# Myra and Vincent tombstones



## Spooky1 (Aug 25, 2008)

I made a new Myra Mains tombstone using SpookySam's easy aging technique. Thanks Sam, I really like the way the stone turned out. http://www.hauntforum.com/showthread.php?t=22856

I also made a Vincent Price tombstone since Devils Chariot pointed out he was missing from our earlier Classic Horror actor tombstones.

DSC02738 by https://www.flickr.com/photos/[email protected]/

A few pictures of the evolution of the tombstones.

DSC02701 by https://www.flickr.com/photos/[email protected]/

DSC02702 by https://www.flickr.com/photos/[email protected]/

DSC02722 by https://www.flickr.com/photos/[email protected]/

DSC02718 by https://www.flickr.com/photos/[email protected]/


----------



## tot13 (Jul 25, 2007)

Very nice. Could we get a pic with all your "classics"?


----------



## IMU (Apr 8, 2009)

Looks great!


----------



## PirateLady (Jul 23, 2010)

Great job...


----------



## Uruk-Hai (Nov 4, 2006)

Looks GREAT! I really like the easy aging technique and will have to try it - all my tombstones are starting to look the same so it would be good to change it up.


----------



## HalloweenZombie (Jul 22, 2007)

Two totally different looks, but both are great!


----------



## Spooky1 (Aug 25, 2008)

tot13 said:


> Very nice. Could we get a pic with all your "classics"?


tot, they're already in the showroom (from a earlier post by Roxy) http://www.hauntforum.com/showthread.php?t=23837


----------



## SpookySam (Mar 27, 2007)

Looks great, Spooky1! Glad it worked for you.


----------



## tot13 (Jul 25, 2007)

Spooky1 said:


> tot, they're already in the showroom (from a earlier post by Roxy) http://www.hauntforum.com/showthread.php?t=23837


LOL, so which is it? I'm too lazy to pull up the other pics or you're too lazy to set a scene this early, lol?
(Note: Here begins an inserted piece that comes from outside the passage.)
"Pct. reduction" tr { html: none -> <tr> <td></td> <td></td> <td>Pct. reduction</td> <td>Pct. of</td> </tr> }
Seriously, I hope you'll post a pic of your finished graveyard when you get it set up. I'd love to see them all together.


----------



## Spooky1 (Aug 25, 2008)

tot13 said:


> LOL, so which is it? I'm too lazy to pull up the other pics or you're too lazy to set a scene this early, lol?
> 
> Seriously, I hope you'll post a pic of your finished graveyard when you get it set up. I'd love to see them all together.
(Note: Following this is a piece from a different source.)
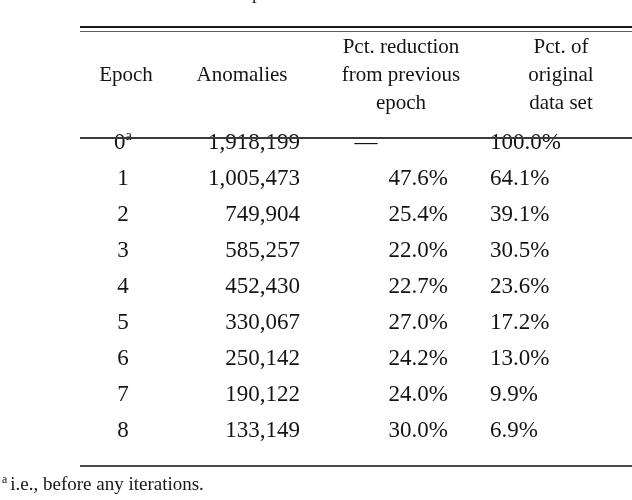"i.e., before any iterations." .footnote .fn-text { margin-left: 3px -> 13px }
Roxy thinks groupings are better in odd numbers, so I have one more actor stone to finish. I'll try to post a pic of them all together once we're done.  If not, they'll all be in the Haunt pics for 2010. :googly:


----------



## morbidmike (Sep 11, 2009)

those are very nice


----------



## fick209 (Aug 31, 2009)

I'm really liking the different paint techniques on different stones you have done this year. Look forward to seeing the pics of your yard this year. These two stones look great and will be a very cool addition to your yard.


----------



## niblique71 (Dec 2, 2009)

Great stones spooky, I also tried that quick aging techique with encouraging results. Looking forward to "Roxy's" 3rd stone.


----------



## RoxyBlue (Oct 6, 2008)

niblique71 said:


> Great stones spooky, I also tried that quick aging techique with encouraging results. Looking forward to "Roxy's" 3rd stone.


Maybe I'll paint the 3rd stone like the Lugosi one and then age it like the Myra stone

Glad you guys like these. We enjoy having our little cemetery each year


----------



## jdubbya (Nov 6, 2005)

I really like those. Nice job on the finish!


----------